Two or three minutes before the llampuga is ready, the steaks are sprinkled with a small amount of finely chopped garlic and parsley as swell as sweet paprika (pimentón dulce). When the fish is plated, each slice is drizzled with a little virgen extra olive oil and a few drops of lemon juice.

Another Ibizan recipe grills the fish in the same way but leaves out the garlic parsley and paprika. The llampuga is served with slivers of roasted red peppers dressed with virgen extra olive oil, finely minced garlic and salt to taste.

The favourite Majorcan way of doing llampuga is grilled or fried with red peppers, a dish called llampuga amb pebres. In the most classic version, thickish slices of llampuga are fried or grilled as above, transferred to a serving dish and covered with a generous amount of slivers of roasted red peppers.

If the fish remains moist and tasty and the red peppers are nicely dressed with virgen extra olive oil and minced garlic, this is a delicious dish. Some Majorcan cooks add extra succulence by napping the llampuga steaks with a thick freshly made tomato sauce.

For best results the sauce must be made with fresh tomatoes. This is one of those occasions when tinned tomatoes simply won’t do. And the tomatoes should be the Majorcan ramellet variety, those that hang in strings at market stalls.

No flavourings are added to this sauce. It is made only with ramellet tomatoes cooked in virgen extra olive oil, with salt to taste. And nothing else.

Majorcan housewives also like to bake llampuga, especially towards the end of the season when the fish are fully grown. A large llampuga is cut into thick steaks that are marinated for a couple of hours in olive oil, lemon juice, salt and pepper. The steaks are placed in a single layer in an oiled baking dish and covered with a mixture of chopped vegetables.

There is no set recipe for this mixture and cooks use what happens to be at hand. It could be finely chopped onions, grated lemon rind, a little chopped tomato, pinenuts, a small amount of grated carrots, finely minced spring onions (green and white), celery or breadcrumbs. A variation on this idea is to cover each slice of llampuga with a finely chopped vegetable mixture, and wrap them in tinfoil before baking them. This is an easy and surefire way of doing llampuga steaks that will be juicy and full of flavour.

Majorcan housewives use the fish in local dishes that are usually associated with other ingredients.

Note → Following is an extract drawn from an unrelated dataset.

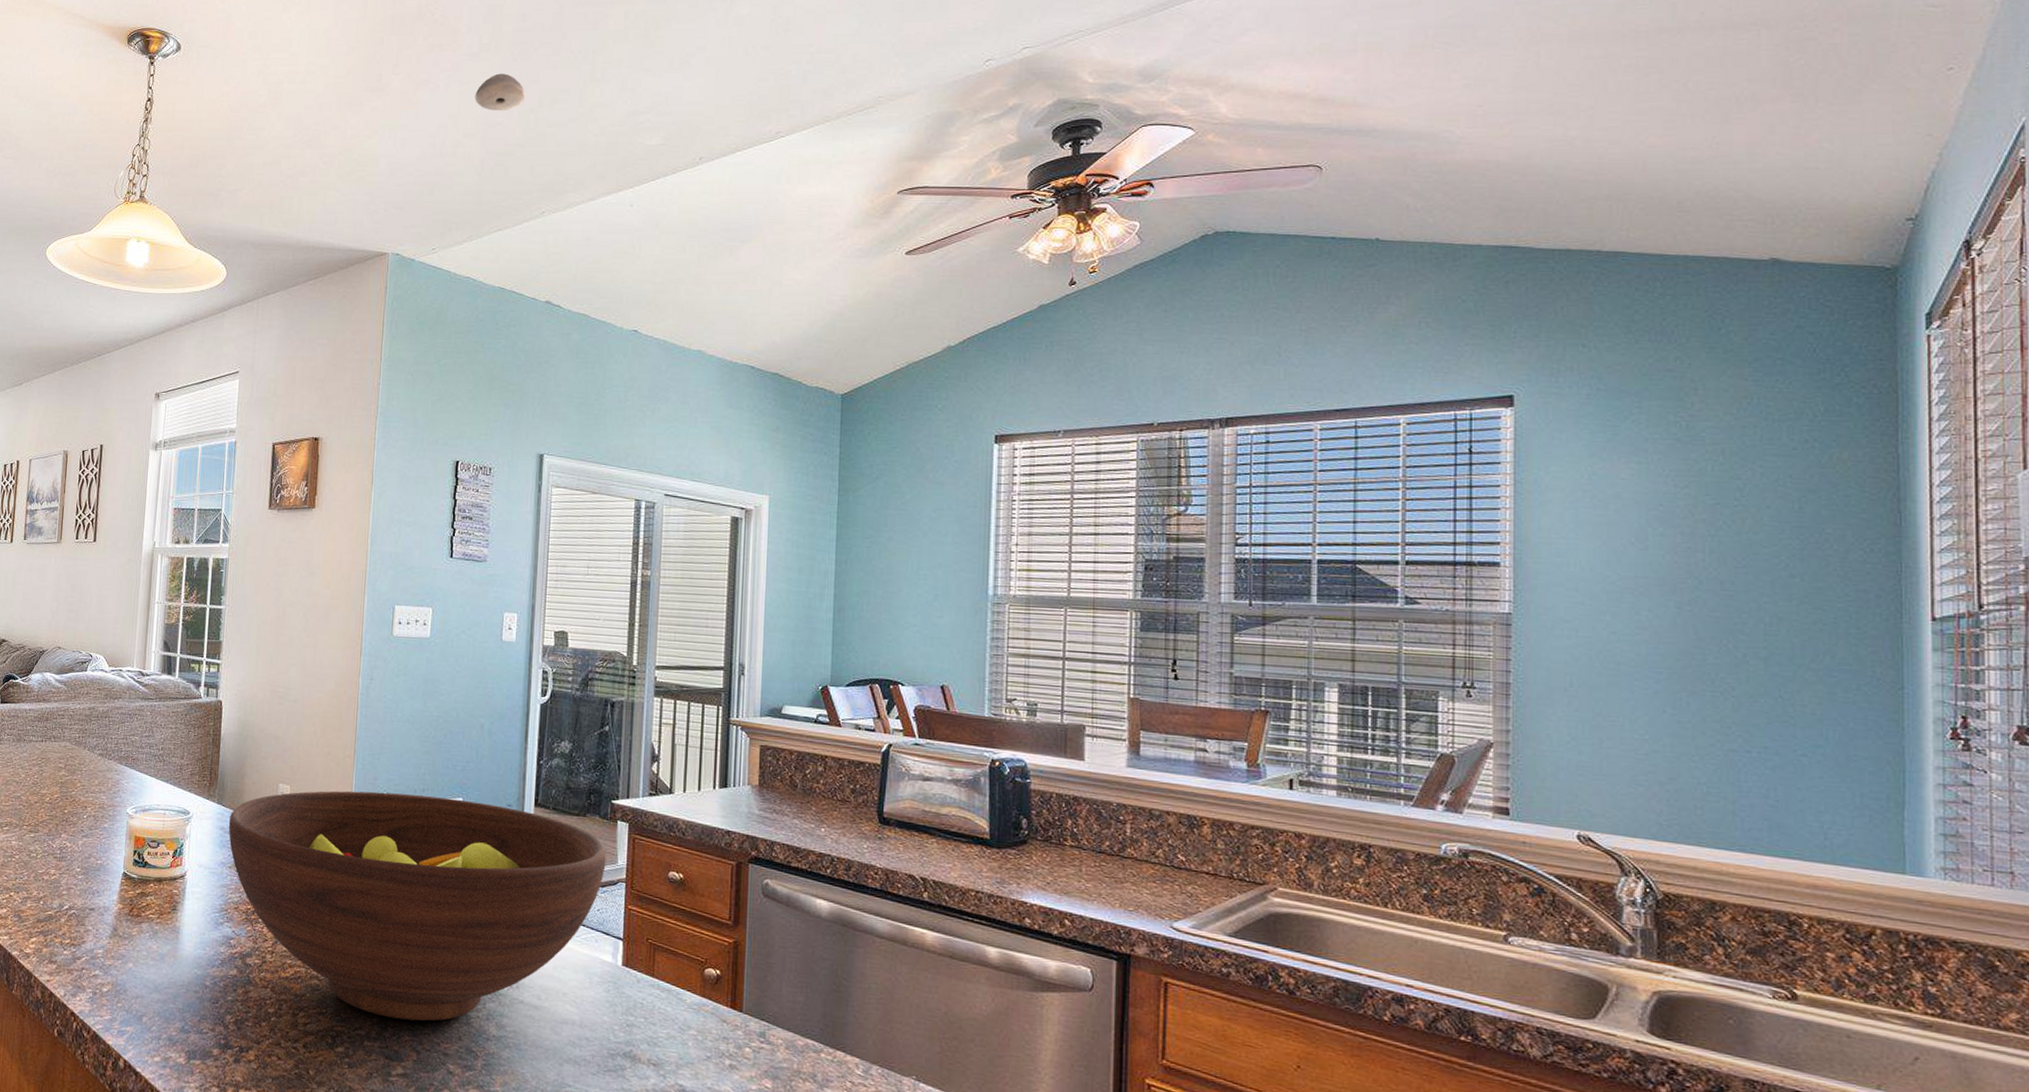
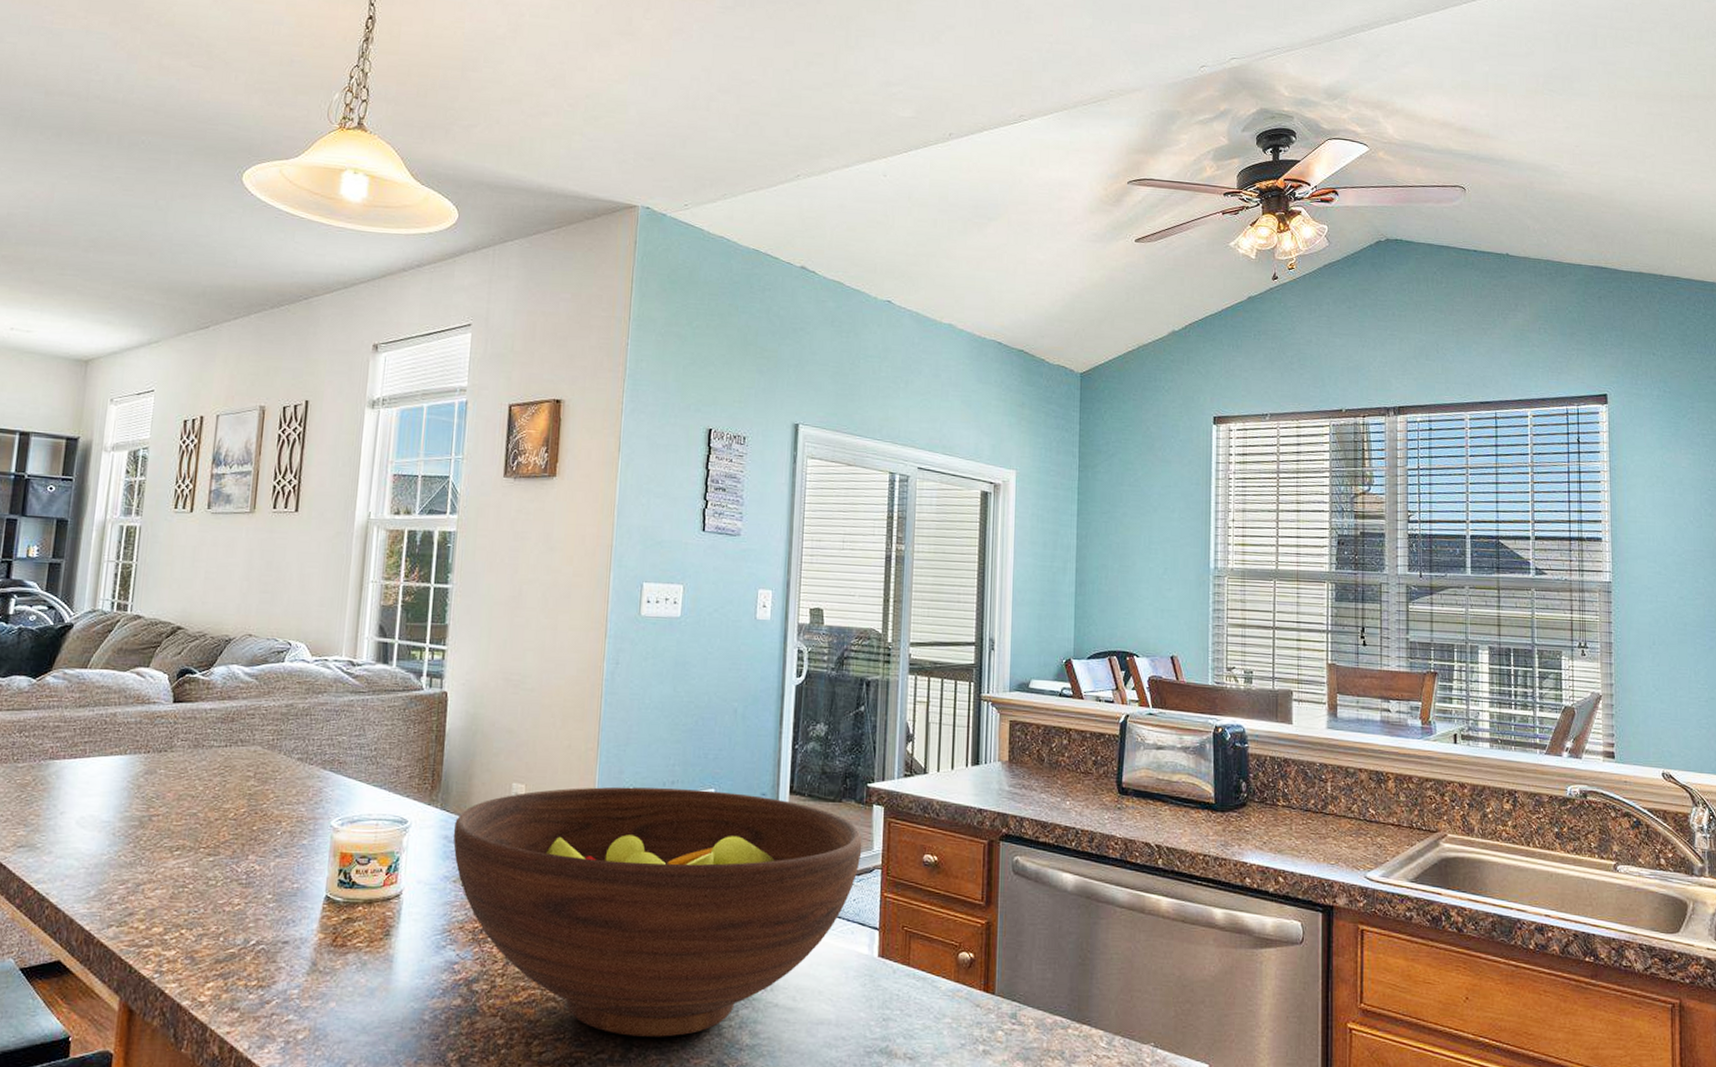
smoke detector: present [474,73,526,112] -> none [729,30,781,69]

In some homes, smallish slices from the centre of the dish are added to sopes mallorquines.

There are well established recipes for sopes that include other fish such as mussola. Last year at a bakery near the Plaza Pedro Garau market I saw individual pies (empanadas) with a filling of llampuga and green peas.

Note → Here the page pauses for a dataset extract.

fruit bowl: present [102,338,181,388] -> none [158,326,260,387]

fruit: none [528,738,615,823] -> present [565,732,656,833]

The Maltese also have many special recipes for llampuga, one of the most popular being a pie in which fried llampuga steaks are covered with a sauce made with celery, capers, green olives, onions, tomato purée, wine vinegar and olive oil. It’s a splendid Mediterranean mixture.

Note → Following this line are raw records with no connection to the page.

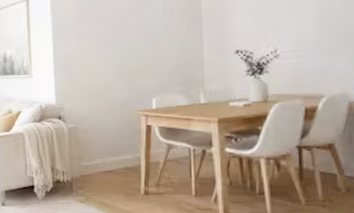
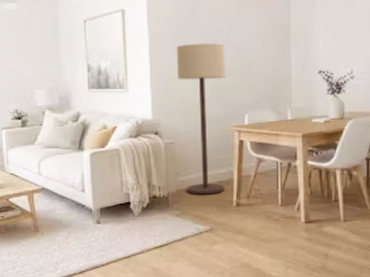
floor lamp: none [79,26,132,181] -> present [176,43,226,195]

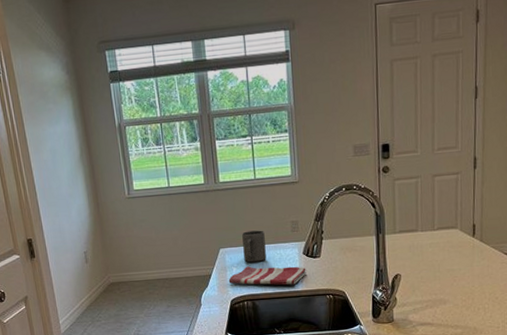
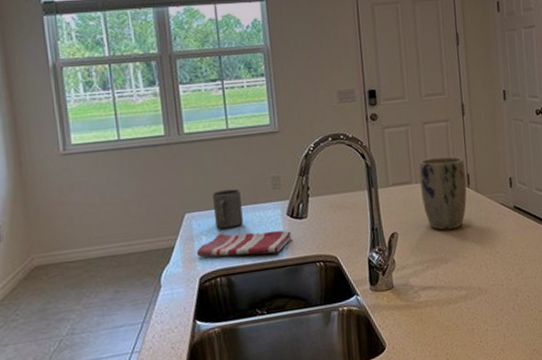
plant pot: none [426,208,472,275] -> present [419,156,467,230]

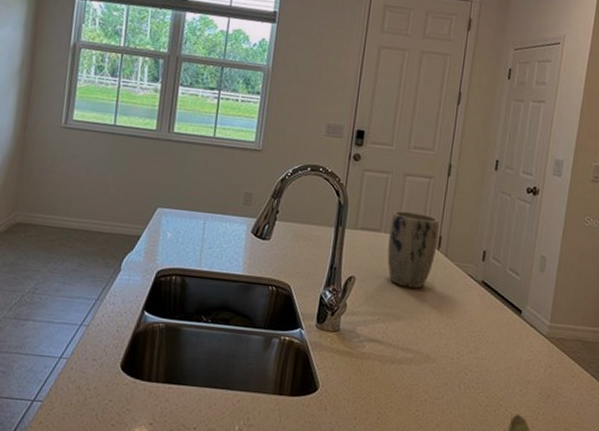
dish towel: present [196,230,292,257] -> none [159,234,252,267]
mug: present [213,189,243,229] -> none [183,193,213,232]

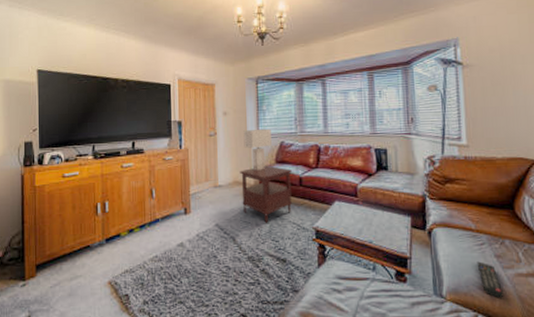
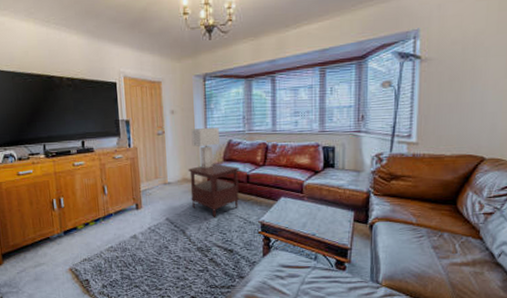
remote control: present [476,261,504,298] -> none [414,252,437,284]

The Sardinians fry slices of the fish in olive oil with crushed walnuts and raisins, two of the most popular ingredients in the island’s cuisine.

In Sicily they have dishes in which llampuga steaks are cooked with tomatoes, garlic, capers, raisins and pinenuts — another traditional Mediterranean mix, this time with strong Arab influences.

Sicilian llampuga dishes can also have the distinct sweet and sour taste that is characteristic of the island’s cooking.

As most local fishing boats were still involved in catching lobsters, only a few were fishing for llampuga last week. But the lobster season ended on Monday and from Tuesday the full fleet will be chasing after the shoals of llampuga.

Last week’s prices were at €8-€10 a kilo, which was somewhat less than last year when the maximum starting price was €12.80. With all fishing boats now concentrating on the llampuga, bigger catches will be at the markets and prices will drop.

The llampuga season officially comes to an end on December 31, but weeks before that the shoals of llampuga are well on their way to the warmer waters off the cost of Africa. They always go where the water temperature is highest.